Washington, D.C. – Americans deserve far better than a year-end government shutdown that would deprive taxpayers of important government services and cause unnecessary anxiety among federal employees whose paychecks and year-end family plans would be disrupted, National Treasury Employees Union President Tony Reardon said Thursday.

The current temporary spending agreement expires at midnight Friday. NTEU is hopeful that last-minute negotiations will yield another short-term deal to fund the government through January.

“But let this be yet another lesson for Congress and the administration, that failing to meet their basic obligation of keeping the government running is causing real damage to agencies’ ability to serve taxpayers efficiently and effectively,” Reardon said. “The government needs a stable, steady year-long budget that provides agencies with adequate resources to carry out their missions of securing the nation, safeguarding the economy and providing for the public health.

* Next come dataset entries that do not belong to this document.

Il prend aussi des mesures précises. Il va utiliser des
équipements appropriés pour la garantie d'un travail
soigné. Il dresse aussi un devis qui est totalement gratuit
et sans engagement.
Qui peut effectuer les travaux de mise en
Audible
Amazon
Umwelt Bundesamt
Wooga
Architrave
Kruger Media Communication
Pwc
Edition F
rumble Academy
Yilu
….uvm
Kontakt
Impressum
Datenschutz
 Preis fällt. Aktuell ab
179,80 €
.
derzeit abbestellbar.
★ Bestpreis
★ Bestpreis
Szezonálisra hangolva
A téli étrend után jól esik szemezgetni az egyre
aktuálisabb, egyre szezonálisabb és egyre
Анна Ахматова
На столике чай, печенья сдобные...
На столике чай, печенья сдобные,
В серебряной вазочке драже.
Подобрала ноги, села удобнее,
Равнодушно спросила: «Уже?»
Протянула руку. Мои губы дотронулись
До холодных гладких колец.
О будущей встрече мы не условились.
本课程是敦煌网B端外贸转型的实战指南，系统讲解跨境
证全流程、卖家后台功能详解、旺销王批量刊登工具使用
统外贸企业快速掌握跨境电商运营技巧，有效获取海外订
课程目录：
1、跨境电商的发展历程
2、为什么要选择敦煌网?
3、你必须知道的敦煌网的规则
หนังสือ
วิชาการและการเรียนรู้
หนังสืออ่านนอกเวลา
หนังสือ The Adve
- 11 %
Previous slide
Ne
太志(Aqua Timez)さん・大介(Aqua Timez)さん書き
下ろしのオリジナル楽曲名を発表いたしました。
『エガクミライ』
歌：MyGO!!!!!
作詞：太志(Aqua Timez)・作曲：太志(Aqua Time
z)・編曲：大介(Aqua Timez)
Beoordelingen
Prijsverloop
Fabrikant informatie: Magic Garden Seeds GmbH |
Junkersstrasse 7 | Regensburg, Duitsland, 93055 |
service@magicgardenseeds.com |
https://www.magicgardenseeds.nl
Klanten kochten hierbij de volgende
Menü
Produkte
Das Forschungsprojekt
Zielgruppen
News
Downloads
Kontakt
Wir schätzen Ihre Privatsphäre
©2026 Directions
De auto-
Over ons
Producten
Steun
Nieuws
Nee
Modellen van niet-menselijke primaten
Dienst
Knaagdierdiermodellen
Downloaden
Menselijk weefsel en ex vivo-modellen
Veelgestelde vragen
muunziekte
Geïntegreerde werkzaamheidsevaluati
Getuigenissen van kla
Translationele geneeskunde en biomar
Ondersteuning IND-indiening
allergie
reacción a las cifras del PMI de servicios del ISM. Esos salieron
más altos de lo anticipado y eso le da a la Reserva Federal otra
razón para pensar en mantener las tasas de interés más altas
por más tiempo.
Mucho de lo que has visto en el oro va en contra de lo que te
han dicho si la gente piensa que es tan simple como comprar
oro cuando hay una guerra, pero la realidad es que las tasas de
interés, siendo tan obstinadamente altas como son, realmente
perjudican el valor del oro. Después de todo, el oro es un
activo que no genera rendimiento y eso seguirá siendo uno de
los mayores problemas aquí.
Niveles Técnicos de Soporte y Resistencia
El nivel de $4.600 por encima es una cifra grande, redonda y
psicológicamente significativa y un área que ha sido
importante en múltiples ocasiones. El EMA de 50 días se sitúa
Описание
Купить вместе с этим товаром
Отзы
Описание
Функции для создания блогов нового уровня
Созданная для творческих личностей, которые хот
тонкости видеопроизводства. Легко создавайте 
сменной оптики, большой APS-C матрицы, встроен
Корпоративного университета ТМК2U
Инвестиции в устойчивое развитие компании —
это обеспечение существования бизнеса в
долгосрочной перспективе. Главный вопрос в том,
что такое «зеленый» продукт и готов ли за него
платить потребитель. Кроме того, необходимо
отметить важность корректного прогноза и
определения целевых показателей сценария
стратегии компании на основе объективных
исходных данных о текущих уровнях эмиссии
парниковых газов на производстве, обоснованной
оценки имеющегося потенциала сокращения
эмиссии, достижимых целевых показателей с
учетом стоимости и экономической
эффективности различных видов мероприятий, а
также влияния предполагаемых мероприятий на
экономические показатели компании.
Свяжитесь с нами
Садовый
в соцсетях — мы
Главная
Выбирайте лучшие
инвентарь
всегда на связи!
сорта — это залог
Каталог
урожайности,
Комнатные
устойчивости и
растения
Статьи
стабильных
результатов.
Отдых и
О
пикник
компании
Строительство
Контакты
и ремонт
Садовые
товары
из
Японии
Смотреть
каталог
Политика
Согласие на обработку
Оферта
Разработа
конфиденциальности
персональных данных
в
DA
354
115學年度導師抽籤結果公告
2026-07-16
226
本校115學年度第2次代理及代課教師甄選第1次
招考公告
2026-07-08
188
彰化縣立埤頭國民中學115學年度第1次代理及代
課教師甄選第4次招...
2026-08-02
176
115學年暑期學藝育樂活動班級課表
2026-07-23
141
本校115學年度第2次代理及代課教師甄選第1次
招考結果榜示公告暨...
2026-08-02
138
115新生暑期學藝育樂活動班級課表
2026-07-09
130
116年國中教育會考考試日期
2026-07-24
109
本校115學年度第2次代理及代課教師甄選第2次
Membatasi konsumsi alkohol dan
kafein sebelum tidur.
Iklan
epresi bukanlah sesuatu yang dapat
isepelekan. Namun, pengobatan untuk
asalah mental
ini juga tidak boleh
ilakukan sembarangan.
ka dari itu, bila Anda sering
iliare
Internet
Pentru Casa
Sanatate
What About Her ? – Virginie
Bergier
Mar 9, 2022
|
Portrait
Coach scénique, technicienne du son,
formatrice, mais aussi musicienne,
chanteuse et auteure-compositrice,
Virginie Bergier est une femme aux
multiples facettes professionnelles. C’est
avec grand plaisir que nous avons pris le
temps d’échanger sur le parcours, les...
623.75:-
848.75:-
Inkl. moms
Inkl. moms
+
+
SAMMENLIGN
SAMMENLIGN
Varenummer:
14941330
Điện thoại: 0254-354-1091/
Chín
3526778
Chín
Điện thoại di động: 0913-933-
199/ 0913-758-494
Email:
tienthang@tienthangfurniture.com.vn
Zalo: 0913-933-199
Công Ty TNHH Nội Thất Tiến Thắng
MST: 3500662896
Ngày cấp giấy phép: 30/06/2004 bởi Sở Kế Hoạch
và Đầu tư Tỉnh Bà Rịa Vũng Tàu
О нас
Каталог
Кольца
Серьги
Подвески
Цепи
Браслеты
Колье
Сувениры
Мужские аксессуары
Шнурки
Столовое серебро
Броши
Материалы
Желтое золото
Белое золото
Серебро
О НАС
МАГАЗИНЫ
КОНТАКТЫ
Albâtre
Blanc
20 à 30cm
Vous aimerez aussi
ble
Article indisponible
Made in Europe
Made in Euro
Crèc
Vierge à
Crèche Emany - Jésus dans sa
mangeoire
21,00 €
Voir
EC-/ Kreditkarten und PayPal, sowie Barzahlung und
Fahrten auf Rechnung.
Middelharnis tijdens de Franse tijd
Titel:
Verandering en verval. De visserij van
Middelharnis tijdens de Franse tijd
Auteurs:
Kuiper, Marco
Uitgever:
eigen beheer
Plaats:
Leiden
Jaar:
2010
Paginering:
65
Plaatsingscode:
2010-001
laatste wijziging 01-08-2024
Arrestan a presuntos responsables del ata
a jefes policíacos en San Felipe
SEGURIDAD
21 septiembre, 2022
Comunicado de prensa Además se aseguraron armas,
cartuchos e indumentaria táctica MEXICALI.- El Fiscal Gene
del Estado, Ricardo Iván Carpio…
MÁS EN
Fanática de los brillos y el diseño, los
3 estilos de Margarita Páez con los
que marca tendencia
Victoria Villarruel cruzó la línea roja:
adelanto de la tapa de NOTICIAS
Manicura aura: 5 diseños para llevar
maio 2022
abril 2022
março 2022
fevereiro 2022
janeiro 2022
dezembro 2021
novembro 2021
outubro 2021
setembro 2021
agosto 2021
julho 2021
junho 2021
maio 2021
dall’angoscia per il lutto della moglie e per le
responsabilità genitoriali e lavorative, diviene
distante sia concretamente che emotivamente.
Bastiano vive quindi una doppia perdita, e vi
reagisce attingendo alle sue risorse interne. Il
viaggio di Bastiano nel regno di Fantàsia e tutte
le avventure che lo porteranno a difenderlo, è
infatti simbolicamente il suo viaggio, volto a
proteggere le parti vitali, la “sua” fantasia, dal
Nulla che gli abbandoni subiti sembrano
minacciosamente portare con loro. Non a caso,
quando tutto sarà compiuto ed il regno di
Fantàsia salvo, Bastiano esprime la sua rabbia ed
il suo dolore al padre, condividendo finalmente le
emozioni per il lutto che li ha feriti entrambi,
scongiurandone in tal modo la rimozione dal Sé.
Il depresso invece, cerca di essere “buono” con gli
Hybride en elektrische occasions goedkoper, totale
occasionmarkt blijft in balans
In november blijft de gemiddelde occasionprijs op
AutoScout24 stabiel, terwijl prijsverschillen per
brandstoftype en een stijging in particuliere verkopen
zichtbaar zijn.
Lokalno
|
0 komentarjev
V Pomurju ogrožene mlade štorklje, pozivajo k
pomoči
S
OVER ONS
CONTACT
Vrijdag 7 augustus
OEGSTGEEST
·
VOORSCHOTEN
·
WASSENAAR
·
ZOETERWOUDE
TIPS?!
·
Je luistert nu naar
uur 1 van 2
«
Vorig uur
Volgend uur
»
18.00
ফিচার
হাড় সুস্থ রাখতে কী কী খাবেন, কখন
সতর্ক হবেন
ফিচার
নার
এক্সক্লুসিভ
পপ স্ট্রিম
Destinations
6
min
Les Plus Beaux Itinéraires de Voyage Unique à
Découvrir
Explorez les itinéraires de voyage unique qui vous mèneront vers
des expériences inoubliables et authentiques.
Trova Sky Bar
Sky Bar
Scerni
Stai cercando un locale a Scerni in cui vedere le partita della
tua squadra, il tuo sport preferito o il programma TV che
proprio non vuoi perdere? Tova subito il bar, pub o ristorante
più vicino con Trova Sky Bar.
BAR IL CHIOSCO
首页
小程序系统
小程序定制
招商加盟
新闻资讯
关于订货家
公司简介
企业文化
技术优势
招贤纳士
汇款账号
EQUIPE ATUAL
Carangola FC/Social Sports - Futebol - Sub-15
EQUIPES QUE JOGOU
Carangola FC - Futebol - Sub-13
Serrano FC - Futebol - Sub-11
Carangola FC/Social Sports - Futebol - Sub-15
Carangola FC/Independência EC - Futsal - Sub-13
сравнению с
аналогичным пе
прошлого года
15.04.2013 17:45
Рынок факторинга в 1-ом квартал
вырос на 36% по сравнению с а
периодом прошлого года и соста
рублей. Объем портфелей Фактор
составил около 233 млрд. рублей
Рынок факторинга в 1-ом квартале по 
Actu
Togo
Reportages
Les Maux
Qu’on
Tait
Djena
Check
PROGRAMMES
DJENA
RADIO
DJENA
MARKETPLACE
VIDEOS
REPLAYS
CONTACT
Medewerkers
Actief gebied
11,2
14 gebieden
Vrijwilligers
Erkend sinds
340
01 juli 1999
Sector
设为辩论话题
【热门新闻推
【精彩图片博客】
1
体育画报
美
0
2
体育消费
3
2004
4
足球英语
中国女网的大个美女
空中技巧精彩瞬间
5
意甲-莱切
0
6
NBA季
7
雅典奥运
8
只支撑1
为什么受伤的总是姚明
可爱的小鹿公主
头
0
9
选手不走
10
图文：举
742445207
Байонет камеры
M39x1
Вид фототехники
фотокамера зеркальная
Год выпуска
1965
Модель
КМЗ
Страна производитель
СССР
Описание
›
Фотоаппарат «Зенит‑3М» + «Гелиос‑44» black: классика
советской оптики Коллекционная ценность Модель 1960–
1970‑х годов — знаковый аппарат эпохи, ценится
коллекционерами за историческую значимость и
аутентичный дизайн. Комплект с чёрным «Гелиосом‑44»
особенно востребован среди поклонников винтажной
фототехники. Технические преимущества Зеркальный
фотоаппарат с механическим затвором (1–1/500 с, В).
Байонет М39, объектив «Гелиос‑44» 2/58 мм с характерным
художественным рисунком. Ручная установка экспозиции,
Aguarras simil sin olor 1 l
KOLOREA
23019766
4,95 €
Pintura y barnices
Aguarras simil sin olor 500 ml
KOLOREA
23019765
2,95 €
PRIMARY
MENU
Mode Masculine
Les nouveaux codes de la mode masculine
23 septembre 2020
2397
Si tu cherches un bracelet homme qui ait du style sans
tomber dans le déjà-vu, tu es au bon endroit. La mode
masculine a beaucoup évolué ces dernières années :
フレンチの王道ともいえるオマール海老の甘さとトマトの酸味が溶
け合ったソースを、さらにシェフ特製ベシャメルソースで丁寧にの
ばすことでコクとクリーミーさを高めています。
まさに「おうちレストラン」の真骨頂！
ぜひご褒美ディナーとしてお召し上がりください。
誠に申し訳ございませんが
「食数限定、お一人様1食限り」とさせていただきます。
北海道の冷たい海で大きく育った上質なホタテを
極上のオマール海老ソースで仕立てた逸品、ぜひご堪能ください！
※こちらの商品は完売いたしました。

A government shutdown threat on the eve of a holiday weekend is an affront to taxpayers that would rightfully provoke a national outrage. But NTEU is also raising the alarm about the damage it would do to the men and women of the civil service. Many would be put on unpaid furloughs. Others would be forced to work without pay, even if they had previously scheduled leave.

“One way for Congress to minimize the damage is to pass bipartisan legislation that would ensure government workers eventually get paid in the event of a shutdown,” Reardon said.

NTEU is endorsing new legislation introduced Wednesday night by Rep. Don Beyer (D-Va.) and Rep. Rob Wittman (R-Va.). The Federal Employee Retroactive Pay Fairness Act would require that federal workers who are furloughed or forced to work without pay during the shutdown are compensated fully and quickly when the government re-opens, regardless of the next regularly scheduled pay date.

During the shutdown in 2013 when federal employees went two weeks without pay, NTEU surveyed its membership and found 84 percent had cut back on necessities and 72 percent went further into debt. At the peak of the shutdown, 850,000 federal employees were forced into unpaid work furloughs.

NTEU supports similar legislation from Sen. Ben Cardin (D-Md.) that would also allow those who are required to work during a shutdown to take scheduled annual leave and sick leave while the government remains closed.

“Federal employees should not be punished for someone else’s failures. Interrupting the paychecks and annual leave of federal employees is an insult to the nation’s civil service,” Reardon said. “They are middle class workers who have bills to pay, just like everyone else, and we urge Congress to approve this legislation as soon as possible.”